====== Extracted material ======

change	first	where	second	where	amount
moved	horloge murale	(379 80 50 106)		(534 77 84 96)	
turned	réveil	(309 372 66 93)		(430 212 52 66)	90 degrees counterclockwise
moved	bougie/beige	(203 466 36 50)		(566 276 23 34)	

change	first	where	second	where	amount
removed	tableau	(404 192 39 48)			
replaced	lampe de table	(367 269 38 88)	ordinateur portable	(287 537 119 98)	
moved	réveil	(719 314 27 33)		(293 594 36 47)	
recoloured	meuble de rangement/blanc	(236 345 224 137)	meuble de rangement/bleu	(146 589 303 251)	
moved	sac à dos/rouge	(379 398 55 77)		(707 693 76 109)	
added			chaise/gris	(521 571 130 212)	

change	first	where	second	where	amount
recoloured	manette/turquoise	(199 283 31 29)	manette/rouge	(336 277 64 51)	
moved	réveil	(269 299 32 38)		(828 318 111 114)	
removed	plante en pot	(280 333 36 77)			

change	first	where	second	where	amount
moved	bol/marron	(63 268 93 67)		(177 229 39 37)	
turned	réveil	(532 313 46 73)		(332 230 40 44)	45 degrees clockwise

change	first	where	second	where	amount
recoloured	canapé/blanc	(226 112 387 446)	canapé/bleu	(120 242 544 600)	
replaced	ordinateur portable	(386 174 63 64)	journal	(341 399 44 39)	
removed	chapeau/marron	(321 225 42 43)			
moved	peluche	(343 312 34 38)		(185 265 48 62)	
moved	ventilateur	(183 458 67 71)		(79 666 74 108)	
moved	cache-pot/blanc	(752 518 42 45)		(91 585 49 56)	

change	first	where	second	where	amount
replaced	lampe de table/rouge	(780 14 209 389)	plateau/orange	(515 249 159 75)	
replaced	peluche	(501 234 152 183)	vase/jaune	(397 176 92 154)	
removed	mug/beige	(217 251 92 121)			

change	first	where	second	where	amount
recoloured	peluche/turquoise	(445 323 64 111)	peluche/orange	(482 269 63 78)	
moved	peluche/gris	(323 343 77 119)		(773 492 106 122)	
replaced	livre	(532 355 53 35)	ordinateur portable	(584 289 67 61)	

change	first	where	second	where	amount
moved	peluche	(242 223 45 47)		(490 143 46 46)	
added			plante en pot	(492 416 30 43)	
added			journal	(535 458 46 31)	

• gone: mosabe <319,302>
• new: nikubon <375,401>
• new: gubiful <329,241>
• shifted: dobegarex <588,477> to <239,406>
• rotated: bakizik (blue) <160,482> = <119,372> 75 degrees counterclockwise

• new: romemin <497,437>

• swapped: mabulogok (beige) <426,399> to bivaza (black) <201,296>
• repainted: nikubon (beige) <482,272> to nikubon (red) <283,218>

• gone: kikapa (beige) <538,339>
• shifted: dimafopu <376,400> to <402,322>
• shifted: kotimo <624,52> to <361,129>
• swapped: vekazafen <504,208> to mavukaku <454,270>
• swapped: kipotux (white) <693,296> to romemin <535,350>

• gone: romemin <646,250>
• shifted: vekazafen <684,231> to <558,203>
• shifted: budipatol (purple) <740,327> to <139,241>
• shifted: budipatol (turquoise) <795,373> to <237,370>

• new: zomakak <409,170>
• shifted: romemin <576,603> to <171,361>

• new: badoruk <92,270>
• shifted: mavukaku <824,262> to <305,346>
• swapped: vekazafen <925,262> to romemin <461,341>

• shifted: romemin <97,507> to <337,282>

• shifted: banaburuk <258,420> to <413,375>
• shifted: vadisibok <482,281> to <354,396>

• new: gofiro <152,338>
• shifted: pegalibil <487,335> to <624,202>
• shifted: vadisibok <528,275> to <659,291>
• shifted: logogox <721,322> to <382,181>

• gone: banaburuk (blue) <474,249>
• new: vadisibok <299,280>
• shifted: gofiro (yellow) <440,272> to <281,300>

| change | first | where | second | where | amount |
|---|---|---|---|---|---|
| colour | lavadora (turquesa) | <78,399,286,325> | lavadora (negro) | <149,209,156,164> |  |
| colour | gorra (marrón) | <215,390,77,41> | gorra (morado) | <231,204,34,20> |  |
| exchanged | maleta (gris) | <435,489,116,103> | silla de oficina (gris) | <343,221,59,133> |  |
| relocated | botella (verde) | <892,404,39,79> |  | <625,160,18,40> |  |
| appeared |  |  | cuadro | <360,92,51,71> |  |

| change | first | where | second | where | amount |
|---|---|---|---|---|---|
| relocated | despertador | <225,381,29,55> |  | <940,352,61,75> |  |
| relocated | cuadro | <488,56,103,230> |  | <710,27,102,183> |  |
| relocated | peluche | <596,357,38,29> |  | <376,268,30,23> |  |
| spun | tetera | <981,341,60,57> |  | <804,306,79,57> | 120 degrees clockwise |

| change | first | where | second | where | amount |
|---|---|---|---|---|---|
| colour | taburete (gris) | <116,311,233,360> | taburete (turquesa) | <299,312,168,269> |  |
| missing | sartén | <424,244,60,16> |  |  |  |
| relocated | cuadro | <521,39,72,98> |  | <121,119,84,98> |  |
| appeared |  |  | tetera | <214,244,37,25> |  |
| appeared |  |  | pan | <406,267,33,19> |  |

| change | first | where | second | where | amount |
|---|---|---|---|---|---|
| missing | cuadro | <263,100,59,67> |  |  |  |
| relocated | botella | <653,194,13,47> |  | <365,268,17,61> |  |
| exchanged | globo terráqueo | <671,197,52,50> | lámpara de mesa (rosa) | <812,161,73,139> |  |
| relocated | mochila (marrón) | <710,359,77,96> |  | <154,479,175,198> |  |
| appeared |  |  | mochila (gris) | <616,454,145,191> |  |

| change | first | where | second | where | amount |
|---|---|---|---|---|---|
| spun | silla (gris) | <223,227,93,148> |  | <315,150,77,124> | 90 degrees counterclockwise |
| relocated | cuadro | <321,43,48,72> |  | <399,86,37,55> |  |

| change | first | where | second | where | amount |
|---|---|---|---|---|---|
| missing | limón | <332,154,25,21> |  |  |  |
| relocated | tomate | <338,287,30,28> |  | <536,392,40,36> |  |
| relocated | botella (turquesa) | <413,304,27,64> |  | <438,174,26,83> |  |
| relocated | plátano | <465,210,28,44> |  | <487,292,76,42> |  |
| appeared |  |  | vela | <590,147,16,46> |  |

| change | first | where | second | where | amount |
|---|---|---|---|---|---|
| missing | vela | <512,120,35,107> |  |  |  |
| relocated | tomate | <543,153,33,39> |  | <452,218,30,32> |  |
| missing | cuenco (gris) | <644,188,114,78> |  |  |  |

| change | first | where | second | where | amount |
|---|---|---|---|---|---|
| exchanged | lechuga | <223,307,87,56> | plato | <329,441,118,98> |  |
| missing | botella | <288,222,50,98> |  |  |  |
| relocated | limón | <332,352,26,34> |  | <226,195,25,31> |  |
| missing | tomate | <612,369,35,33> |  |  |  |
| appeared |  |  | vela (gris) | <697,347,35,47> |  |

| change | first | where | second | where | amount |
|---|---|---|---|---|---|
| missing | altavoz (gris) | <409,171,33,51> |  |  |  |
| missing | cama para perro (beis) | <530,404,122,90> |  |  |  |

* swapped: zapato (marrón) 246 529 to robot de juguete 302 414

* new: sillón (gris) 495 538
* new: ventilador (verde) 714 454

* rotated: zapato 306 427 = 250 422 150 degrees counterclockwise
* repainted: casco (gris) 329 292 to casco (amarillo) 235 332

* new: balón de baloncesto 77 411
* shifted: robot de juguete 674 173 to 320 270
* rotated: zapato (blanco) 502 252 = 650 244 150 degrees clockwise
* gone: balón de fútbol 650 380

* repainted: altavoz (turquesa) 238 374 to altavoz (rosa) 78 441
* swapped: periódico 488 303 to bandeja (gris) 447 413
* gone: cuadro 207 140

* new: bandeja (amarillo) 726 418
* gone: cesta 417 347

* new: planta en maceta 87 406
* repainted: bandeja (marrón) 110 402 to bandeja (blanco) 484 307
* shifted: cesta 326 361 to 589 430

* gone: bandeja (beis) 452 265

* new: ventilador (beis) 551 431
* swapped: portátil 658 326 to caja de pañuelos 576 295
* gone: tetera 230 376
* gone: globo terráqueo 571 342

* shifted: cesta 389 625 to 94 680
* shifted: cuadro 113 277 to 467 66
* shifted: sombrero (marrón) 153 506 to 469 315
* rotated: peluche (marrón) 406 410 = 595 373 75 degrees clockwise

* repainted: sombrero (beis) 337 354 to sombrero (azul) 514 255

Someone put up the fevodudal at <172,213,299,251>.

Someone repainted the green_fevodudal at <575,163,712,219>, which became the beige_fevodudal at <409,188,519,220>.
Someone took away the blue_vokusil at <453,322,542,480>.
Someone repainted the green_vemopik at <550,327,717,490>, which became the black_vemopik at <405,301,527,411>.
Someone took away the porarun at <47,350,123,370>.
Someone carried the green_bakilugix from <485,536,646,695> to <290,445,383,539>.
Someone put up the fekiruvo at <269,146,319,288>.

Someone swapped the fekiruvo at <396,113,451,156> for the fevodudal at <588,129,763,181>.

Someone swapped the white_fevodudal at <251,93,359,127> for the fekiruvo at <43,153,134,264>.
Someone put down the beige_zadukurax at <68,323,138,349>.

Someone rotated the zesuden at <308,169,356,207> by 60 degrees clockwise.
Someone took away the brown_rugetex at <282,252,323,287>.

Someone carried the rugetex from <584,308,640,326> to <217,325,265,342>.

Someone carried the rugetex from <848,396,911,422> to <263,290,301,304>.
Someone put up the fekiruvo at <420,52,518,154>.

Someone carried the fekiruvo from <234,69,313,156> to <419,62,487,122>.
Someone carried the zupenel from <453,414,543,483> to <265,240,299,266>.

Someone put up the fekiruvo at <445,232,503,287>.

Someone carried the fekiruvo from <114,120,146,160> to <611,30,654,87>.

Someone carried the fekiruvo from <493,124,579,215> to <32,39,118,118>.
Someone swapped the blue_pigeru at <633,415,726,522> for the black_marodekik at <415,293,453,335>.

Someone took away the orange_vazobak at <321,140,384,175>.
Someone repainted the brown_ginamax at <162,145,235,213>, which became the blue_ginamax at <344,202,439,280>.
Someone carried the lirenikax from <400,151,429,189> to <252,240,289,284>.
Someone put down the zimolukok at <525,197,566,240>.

======

> _What the task requires_:
For this exercise, repeat exactly the lines of the data above from the one with "gone: mosabe <319,302>" down to the one with "<588,477> to <239,406>", both end lines included.

> _Response area_:
• gone: mosabe <319,302>
• new: nikubon <375,401>
• new: gubiful <329,241>
• shifted: dobegarex <588,477> to <239,406>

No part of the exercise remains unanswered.